Problem to solve
Using the entries that follow, write out the line containing "root of tail: (52, 104)", the line containing "nose: (292, 387)", and every line between them, exactly and nothing else.

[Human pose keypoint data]
* * * *

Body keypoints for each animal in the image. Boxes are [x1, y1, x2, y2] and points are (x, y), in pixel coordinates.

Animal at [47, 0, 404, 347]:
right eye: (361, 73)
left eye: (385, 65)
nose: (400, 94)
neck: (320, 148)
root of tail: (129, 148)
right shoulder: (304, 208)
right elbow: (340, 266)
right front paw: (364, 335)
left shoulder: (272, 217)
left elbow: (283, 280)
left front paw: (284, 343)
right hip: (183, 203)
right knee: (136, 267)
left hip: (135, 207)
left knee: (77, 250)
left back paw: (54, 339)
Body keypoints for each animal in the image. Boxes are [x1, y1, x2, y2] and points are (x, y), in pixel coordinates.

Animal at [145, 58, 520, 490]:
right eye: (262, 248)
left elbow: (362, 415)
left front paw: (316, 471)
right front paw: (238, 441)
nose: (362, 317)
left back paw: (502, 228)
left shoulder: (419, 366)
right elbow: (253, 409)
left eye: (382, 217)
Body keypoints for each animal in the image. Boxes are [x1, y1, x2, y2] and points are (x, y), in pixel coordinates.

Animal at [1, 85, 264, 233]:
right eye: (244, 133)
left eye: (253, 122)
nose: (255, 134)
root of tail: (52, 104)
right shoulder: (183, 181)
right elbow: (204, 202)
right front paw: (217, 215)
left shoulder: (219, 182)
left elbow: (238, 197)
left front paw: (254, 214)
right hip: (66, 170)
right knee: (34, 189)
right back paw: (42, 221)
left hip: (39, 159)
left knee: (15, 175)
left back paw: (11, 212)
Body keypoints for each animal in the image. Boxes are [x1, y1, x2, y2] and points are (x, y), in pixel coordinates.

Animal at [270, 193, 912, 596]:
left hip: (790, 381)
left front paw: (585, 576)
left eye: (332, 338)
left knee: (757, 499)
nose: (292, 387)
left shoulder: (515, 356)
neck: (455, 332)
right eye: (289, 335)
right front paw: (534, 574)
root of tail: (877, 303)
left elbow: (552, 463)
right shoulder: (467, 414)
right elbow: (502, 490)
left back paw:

* * * *

Expected answer
root of tail: (52, 104)
right shoulder: (183, 181)
right elbow: (204, 202)
right front paw: (217, 215)
left shoulder: (219, 182)
left elbow: (238, 197)
left front paw: (254, 214)
right hip: (66, 170)
right knee: (34, 189)
right back paw: (42, 221)
left hip: (39, 159)
left knee: (15, 175)
left back paw: (11, 212)
Body keypoints for each animal in the image. Boxes are [x1, y1, x2, y2] and points are (x, y), in pixel coordinates.

Animal at [270, 193, 912, 596]:
left hip: (790, 381)
left front paw: (585, 576)
left eye: (332, 338)
left knee: (757, 499)
nose: (292, 387)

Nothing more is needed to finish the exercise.